Perhaps most daringly, the deputation took direct aim at A.O. Neville and Daisy Bates, two figures who had until then been unquestionably touted by white society as paragons of virtue for their work with Indigenous people. Of Bates, who was believed to be someone who selflessly devoted her life to assisting Aboriginal people, William stated: ‘she is doing it for publicity, so that people may call her a courageous woman for living amongst the blacks.’ Their most damning condemnation was reserved for Neville:
They made very serious complaints about the administration of the department under Mr. Neville, and claimed that the Protector was the worst enemy the natives had, and if allowed to continue in control would soon be responsible for the extermination of the race. The department which was established to protect the blacks was really killing them out.

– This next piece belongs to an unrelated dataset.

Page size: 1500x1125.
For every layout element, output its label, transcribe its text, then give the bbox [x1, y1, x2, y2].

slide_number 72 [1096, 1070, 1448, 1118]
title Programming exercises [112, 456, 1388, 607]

The deputation was not only brave enough to tell the highest power in their state that they knew exactly what they were trying to pull, but they also put forward the same understandings and arguments about genocide in Australia as those made today by contemporary scholars. Two examples of this are the conclusion of the Bringing Them Home Report of 1997, which points out that the policies enacted met the UN’s definition of genocide, and what academic Colin Tatz wrote in his discussion paper Genocide in Australia (1999), where he summarised Neville’s program:
First, the “full bloods” would die out; second, take “half-castes” away from their mothers; third, control marriages among “half-castes” and so encourage intermarriage with the white community (…) In this way, it would be possible to “eventually forget that there were ever any Aborigines in Australia.”

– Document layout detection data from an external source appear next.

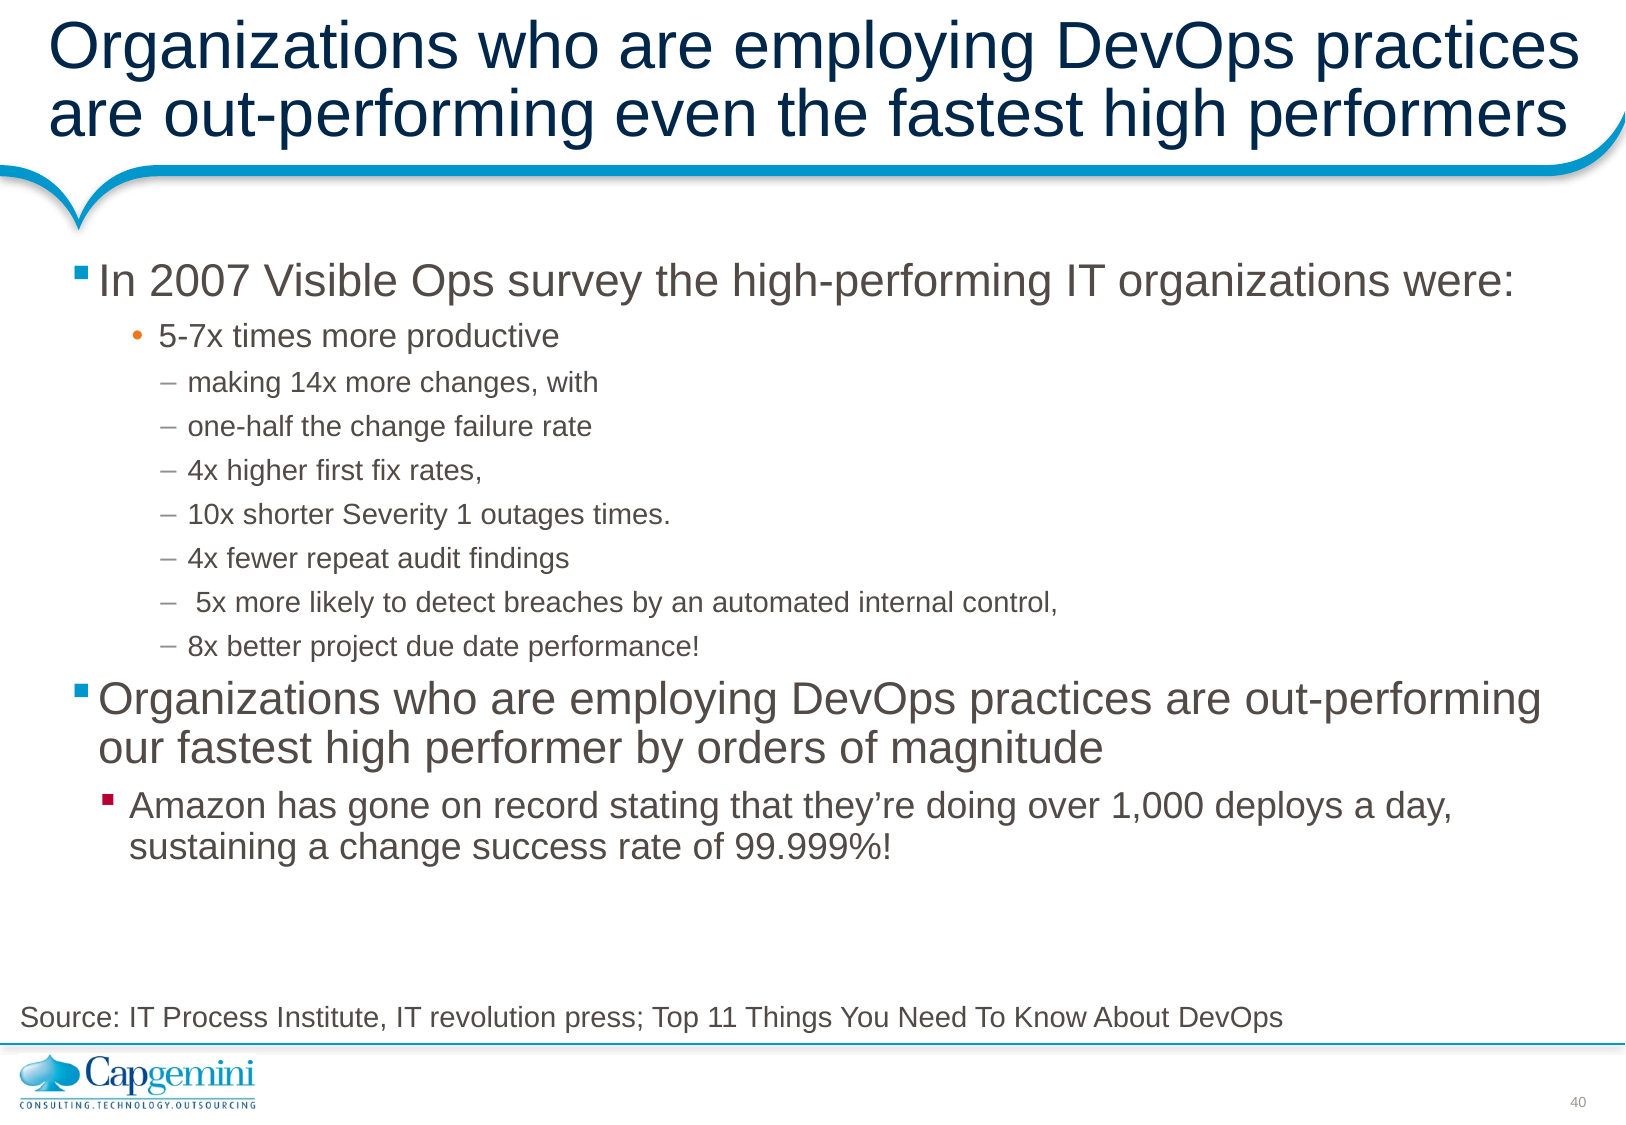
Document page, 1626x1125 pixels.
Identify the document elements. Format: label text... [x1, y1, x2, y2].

picture [19, 1053, 256, 1110]
text_box Source: IT Process Institute, IT revolution press; Top 11 Things You Need To Know About DevOps [5, 991, 1301, 1041]
title Organizations who are employing DevOps practices are out-performing even the fastest high performers [0, 0, 1625, 165]
list In 2007 Visible Ops survey the high-performing IT organizations were: 5-7x times more productive making 14x more changes, with one-half the change failure rate 4x higher first fix rates, 10x shorter Severity 1 outages times. 4x fewer repeat audit findings 5x more likely to detect breaches by an automated internal control, 8x better project due date performance! Organizations who are employing DevOps practices are out-performing our fastest high performer by orders of magnitude Amazon has gone on record stating that they’re doing over 1,000 deploys a day, sustaining a change success rate of 99.999%! [53, 245, 1625, 1007]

Despite the best efforts of the deputation, who had received a promise from the Premier that ‘if I can help you in any way, I shall be only too glad to do what I can for you’, they were unsuccessful in their aims. Neville rebutted their attacks with his own report to the Premier, in which he laughably questioned the (entirely Indigenous) Native Union’s credibility on Indigenous issues. His account was, nonetheless, accepted without criticism. This, combined with William Harris’ untimely death in 1931, effectively ended whatever hopes they had of spurring any meaningful change. Worse still, the Moseley Royal Commission, convened to investigate allegations of maltreatment of Indigenous people under Neville’s mandate, somehow instead ended up unanimously accepting his requests to expand the Act to allow him even more power over Indigenous people. Thus, in 1936, the Act was amended to stipulate that, among other measures, any marriage involving an Indigenous person must be personally approved by Neville himself, while the age of his legal guardianship of all Aboriginal people was raised from sixteen to twenty-one.

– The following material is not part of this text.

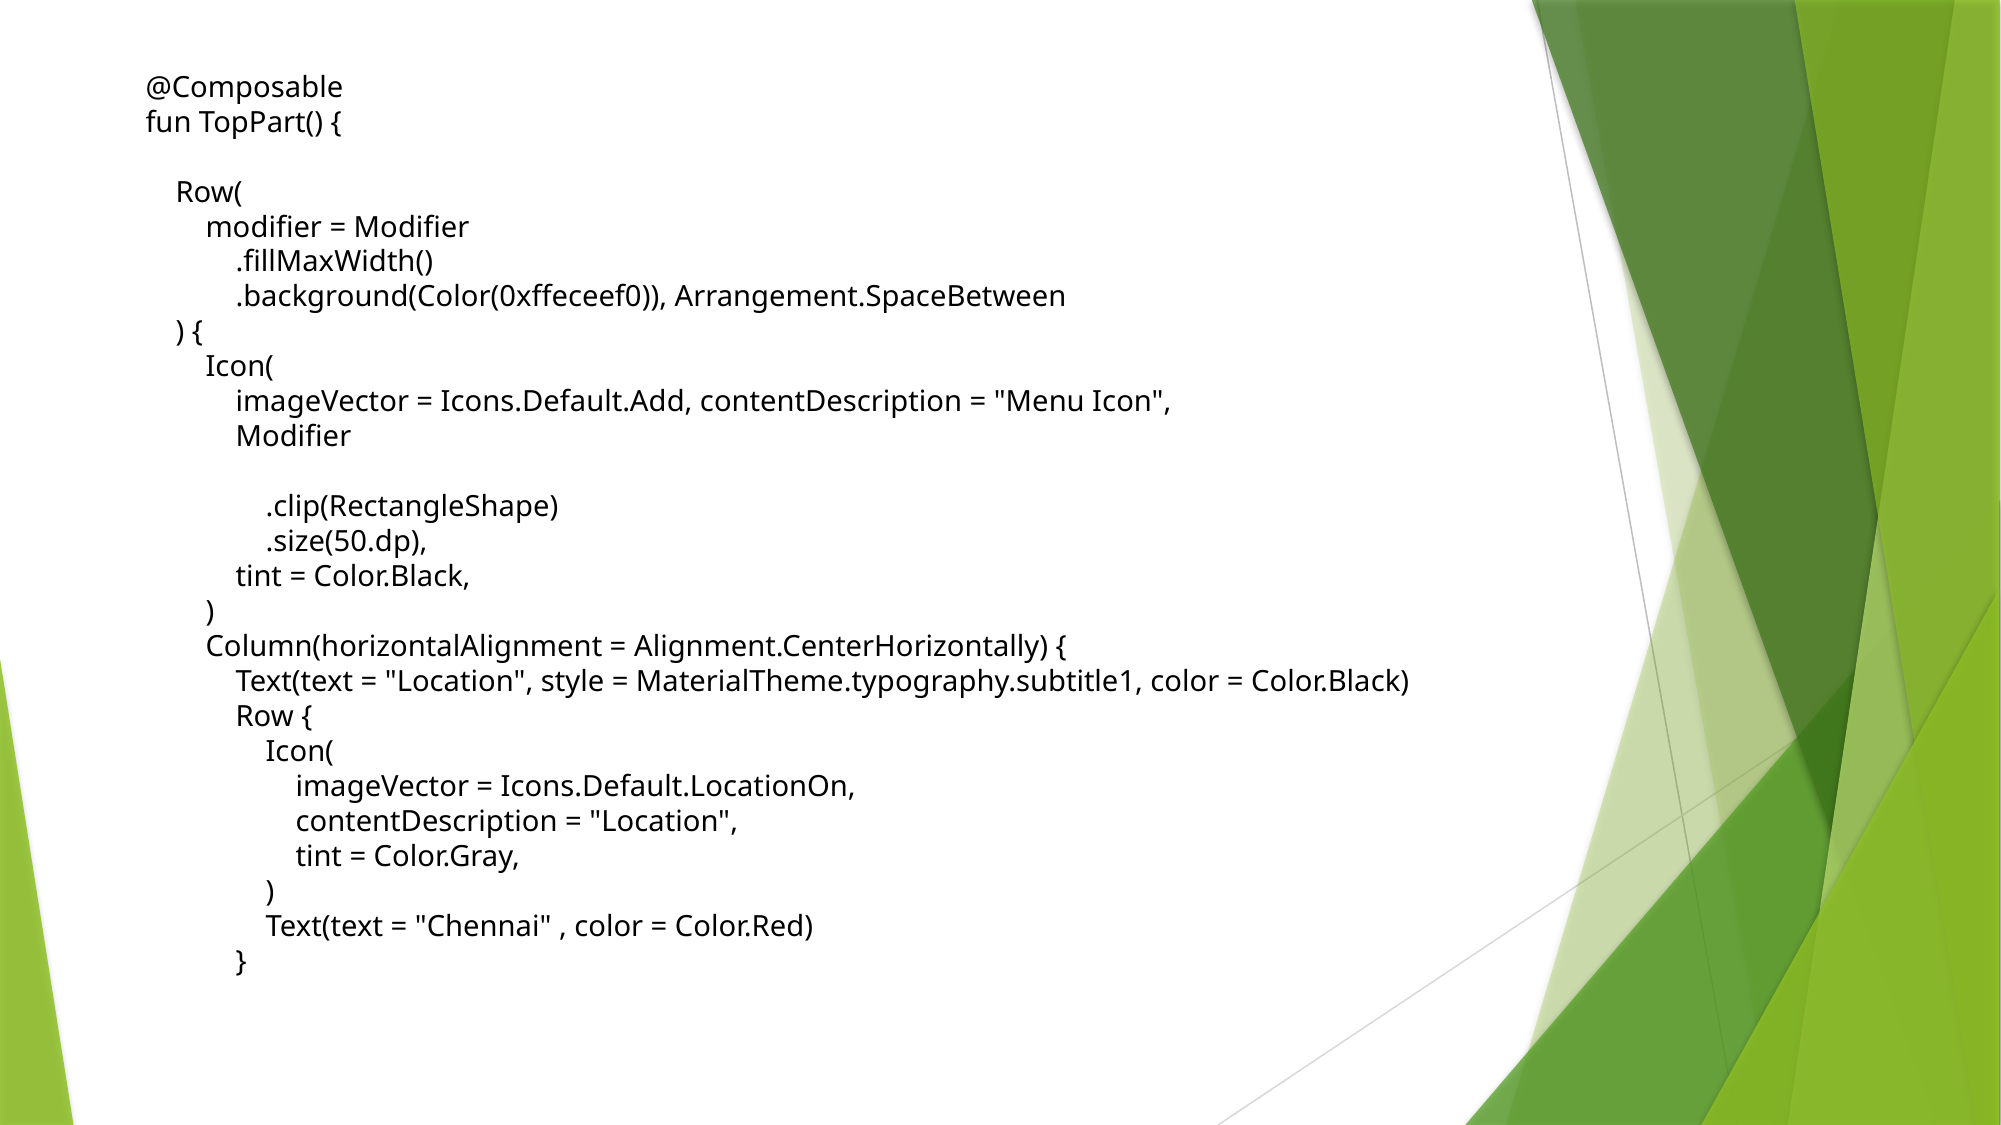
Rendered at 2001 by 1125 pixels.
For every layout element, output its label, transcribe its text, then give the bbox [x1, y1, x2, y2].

text_box @Composable fun TopPart() { Row( modifier = Modifier .fillMaxWidth() .background(Color(0xffeceef0)), Arrangement.SpaceBetween ) { Icon( imageVector = Icons.Default.Add, contentDescription = "Menu Icon", Modifier .clip(RectangleShape) .size(50.dp), tint = Color.Black, ) Column(horizontalAlignment = Alignment.CenterHorizontally) { Text(text = "Location", style = MaterialTheme.typography.subtitle1, color = Color.Black) Row { Icon( imageVector = Icons.Default.LocationOn, contentDescription = "Location", tint = Color.Gray, ) Text(text = "Chennai" , color = Color.Red) } [130, 60, 1522, 1055]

Of course, with the hindsight that we have today, the idea that Australian society in 1928 would make any concessions to Aboriginal people is preposterous. Yet these men lived that reality, and resignation was not an option for them. They did everything they possibly could to fight for their rights from within the dominant system, and their story has largely been told only in passing: summarised in paragraphs at most, and used as an example in books and journal articles. Yet it well and truly deserves a book of its own.
William Harris and the Native Union stand as a fierce counterexample to the common, lazy, contemporary understanding of Indigenous people in post-federation Australia as passive victims. The Union’s role as the first organised, formal Indigenous political group sent ripples through Australian society, and their influence can be seen clearly in later civil rights agitation, from the Day of Mourning in 1938 and beyond.